▸ Problem to solve:
Please output the section of the listing below that opens with the line containing "the named file as an octal number." and closes with the line containing "1024, unit: mb)", exactly and with nothing else.

▸ Exercise data:
◆ ◆ ◆ ◆ ◆ ◆ ◆

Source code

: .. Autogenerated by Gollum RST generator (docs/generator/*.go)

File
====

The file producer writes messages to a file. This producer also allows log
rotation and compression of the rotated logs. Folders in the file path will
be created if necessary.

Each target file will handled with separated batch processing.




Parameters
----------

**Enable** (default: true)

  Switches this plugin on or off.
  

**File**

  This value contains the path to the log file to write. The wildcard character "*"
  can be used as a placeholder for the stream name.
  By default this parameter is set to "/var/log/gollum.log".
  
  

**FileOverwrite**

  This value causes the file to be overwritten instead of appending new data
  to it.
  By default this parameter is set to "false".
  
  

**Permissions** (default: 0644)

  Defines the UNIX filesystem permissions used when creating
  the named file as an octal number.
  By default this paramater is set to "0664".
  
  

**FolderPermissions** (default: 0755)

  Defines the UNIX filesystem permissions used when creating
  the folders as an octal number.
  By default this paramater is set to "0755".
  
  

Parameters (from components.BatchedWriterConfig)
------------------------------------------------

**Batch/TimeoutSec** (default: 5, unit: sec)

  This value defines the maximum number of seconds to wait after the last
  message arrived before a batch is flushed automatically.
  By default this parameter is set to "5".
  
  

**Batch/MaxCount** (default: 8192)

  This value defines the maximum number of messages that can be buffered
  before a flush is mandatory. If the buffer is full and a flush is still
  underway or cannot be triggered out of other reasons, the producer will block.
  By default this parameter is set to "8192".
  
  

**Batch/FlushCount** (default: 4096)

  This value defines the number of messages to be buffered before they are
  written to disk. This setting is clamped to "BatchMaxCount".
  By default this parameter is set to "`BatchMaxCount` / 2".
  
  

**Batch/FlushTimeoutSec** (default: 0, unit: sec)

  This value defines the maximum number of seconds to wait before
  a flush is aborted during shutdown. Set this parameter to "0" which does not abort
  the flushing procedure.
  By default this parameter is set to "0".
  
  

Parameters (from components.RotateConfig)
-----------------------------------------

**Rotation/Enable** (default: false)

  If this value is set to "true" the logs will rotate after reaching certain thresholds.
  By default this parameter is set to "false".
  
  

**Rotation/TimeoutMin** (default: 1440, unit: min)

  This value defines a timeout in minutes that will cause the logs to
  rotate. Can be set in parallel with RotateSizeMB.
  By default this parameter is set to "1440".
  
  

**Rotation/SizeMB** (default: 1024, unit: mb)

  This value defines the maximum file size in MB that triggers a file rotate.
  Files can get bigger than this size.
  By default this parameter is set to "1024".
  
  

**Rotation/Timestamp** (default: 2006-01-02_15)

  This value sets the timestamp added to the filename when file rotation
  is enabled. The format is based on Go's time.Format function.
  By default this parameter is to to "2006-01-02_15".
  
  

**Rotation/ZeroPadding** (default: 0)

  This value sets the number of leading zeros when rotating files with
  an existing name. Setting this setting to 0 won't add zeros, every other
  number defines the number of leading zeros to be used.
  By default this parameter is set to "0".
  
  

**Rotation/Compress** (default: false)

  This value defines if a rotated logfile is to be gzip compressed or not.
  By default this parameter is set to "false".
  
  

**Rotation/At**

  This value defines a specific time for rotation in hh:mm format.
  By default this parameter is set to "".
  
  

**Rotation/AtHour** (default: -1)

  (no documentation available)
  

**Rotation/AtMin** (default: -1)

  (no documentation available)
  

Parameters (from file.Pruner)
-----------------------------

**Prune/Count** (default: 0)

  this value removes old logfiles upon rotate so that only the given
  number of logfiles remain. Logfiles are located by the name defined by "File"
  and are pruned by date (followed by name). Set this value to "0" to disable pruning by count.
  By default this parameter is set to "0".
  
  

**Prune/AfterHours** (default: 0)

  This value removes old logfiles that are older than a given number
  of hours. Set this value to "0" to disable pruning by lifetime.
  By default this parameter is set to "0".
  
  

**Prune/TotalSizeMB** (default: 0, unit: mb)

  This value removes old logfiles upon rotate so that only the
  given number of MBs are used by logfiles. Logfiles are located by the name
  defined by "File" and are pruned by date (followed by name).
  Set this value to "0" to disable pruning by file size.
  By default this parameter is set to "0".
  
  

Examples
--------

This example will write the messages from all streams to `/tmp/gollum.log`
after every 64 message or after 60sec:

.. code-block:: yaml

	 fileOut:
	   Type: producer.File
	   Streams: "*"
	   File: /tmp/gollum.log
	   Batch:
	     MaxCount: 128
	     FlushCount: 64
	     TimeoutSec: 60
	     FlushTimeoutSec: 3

◆ ◆ ◆ ◆ ◆ ◆ ◆

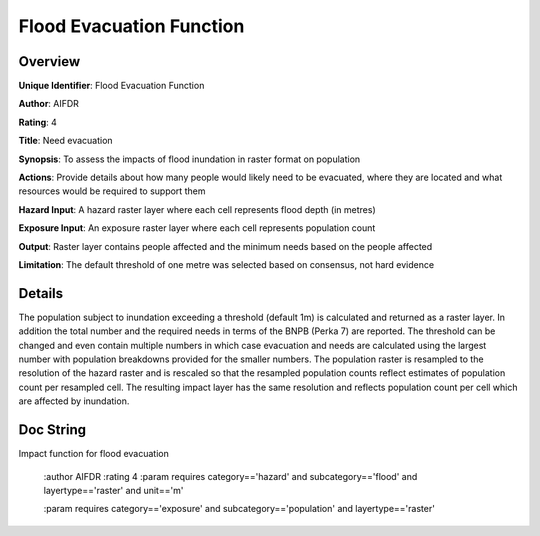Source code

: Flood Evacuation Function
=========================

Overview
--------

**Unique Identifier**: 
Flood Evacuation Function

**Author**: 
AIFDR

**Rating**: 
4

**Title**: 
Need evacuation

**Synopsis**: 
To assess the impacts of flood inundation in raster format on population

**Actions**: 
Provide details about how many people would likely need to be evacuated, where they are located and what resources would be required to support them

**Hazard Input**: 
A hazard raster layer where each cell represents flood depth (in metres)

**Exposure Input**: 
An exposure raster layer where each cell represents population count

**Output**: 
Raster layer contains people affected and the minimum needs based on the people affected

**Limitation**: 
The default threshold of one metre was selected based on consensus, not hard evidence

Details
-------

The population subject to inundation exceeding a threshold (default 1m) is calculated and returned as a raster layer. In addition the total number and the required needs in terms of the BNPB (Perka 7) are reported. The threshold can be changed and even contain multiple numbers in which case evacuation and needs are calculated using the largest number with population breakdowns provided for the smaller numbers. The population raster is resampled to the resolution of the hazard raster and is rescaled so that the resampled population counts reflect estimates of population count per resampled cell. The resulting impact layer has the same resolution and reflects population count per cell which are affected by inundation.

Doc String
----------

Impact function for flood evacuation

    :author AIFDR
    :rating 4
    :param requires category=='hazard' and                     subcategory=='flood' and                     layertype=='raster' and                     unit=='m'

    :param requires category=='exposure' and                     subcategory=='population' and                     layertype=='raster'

◆ ◆ ◆ ◆ ◆ ◆ ◆

▸ Response box:
  the named file as an octal number.
  By default this paramater is set to "0664".
  
  

**FolderPermissions** (default: 0755)

  Defines the UNIX filesystem permissions used when creating
  the folders as an octal number.
  By default this paramater is set to "0755".
  
  

Parameters (from components.BatchedWriterConfig)
------------------------------------------------

**Batch/TimeoutSec** (default: 5, unit: sec)

  This value defines the maximum number of seconds to wait after the last
  message arrived before a batch is flushed automatically.
  By default this parameter is set to "5".
  
  

**Batch/MaxCount** (default: 8192)

  This value defines the maximum number of messages that can be buffered
  before a flush is mandatory. If the buffer is full and a flush is still
  underway or cannot be triggered out of other reasons, the producer will block.
  By default this parameter is set to "8192".
  
  

**Batch/FlushCount** (default: 4096)

  This value defines the number of messages to be buffered before they are
  written to disk. This setting is clamped to "BatchMaxCount".
  By default this parameter is set to "`BatchMaxCount` / 2".
  
  

**Batch/FlushTimeoutSec** (default: 0, unit: sec)

  This value defines the maximum number of seconds to wait before
  a flush is aborted during shutdown. Set this parameter to "0" which does not abort
  the flushing procedure.
  By default this parameter is set to "0".
  
  

Parameters (from components.RotateConfig)
-----------------------------------------

**Rotation/Enable** (default: false)

  If this value is set to "true" the logs will rotate after reaching certain thresholds.
  By default this parameter is set to "false".
  
  

**Rotation/TimeoutMin** (default: 1440, unit: min)

  This value defines a timeout in minutes that will cause the logs to
  rotate. Can be set in parallel with RotateSizeMB.
  By default this parameter is set to "1440".
  
  

**Rotation/SizeMB** (default: 1024, unit: mb)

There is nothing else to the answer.